● The task
Count the lines in the entries below that contain the string "instrument". Report only the number.
<<<<
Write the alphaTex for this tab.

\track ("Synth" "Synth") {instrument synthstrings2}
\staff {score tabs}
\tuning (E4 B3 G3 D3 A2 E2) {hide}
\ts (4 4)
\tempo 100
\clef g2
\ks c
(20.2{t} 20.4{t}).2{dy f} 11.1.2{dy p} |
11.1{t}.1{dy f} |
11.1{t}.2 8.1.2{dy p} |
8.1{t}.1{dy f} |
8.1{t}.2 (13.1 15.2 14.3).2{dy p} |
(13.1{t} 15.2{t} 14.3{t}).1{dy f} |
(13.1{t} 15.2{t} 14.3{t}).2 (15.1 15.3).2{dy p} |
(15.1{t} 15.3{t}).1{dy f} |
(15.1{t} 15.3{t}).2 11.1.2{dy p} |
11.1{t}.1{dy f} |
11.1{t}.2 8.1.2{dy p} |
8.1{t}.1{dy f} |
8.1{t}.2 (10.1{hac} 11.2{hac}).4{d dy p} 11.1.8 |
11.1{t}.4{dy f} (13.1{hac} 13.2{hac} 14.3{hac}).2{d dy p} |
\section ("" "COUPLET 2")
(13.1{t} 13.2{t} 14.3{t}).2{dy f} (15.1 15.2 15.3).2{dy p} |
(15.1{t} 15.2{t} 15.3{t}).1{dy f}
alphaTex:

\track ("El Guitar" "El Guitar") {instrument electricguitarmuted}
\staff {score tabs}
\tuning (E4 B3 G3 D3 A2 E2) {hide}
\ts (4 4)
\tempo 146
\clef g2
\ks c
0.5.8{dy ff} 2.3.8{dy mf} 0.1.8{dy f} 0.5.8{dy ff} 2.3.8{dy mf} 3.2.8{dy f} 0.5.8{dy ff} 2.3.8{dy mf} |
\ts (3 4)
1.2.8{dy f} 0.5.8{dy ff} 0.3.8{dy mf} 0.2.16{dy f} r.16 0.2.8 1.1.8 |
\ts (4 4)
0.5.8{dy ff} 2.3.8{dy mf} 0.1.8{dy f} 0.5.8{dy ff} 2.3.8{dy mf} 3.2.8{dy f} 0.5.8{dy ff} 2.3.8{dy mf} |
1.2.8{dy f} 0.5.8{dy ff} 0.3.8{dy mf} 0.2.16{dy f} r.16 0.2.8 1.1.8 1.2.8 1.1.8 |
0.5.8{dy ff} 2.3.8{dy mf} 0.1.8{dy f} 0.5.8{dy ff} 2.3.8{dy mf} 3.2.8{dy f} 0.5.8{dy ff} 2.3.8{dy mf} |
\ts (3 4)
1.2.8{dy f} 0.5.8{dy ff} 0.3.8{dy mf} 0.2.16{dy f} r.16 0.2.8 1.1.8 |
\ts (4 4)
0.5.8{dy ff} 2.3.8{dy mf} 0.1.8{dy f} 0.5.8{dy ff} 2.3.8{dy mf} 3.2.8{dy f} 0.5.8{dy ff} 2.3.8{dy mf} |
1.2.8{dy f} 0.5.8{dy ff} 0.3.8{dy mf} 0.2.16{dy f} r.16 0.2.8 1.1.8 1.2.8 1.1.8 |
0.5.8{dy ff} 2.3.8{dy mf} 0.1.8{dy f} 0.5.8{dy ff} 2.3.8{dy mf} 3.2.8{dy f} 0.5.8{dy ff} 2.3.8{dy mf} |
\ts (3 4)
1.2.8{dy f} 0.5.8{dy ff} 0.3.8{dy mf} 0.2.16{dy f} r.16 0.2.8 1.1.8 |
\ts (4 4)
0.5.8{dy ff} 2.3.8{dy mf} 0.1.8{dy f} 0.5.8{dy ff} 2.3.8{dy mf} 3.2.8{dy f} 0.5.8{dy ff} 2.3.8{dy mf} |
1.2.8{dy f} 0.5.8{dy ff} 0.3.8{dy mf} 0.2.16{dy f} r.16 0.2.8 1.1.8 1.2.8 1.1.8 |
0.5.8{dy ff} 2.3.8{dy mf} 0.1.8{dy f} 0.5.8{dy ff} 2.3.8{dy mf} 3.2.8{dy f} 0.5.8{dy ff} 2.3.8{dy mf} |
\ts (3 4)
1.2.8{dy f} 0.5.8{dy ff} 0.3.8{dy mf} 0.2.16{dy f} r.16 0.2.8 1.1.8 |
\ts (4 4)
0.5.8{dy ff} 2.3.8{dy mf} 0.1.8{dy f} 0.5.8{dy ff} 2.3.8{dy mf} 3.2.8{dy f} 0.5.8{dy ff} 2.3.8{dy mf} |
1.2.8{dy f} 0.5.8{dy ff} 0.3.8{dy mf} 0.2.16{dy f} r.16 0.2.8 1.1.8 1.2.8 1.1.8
>>>>
● Finished task
2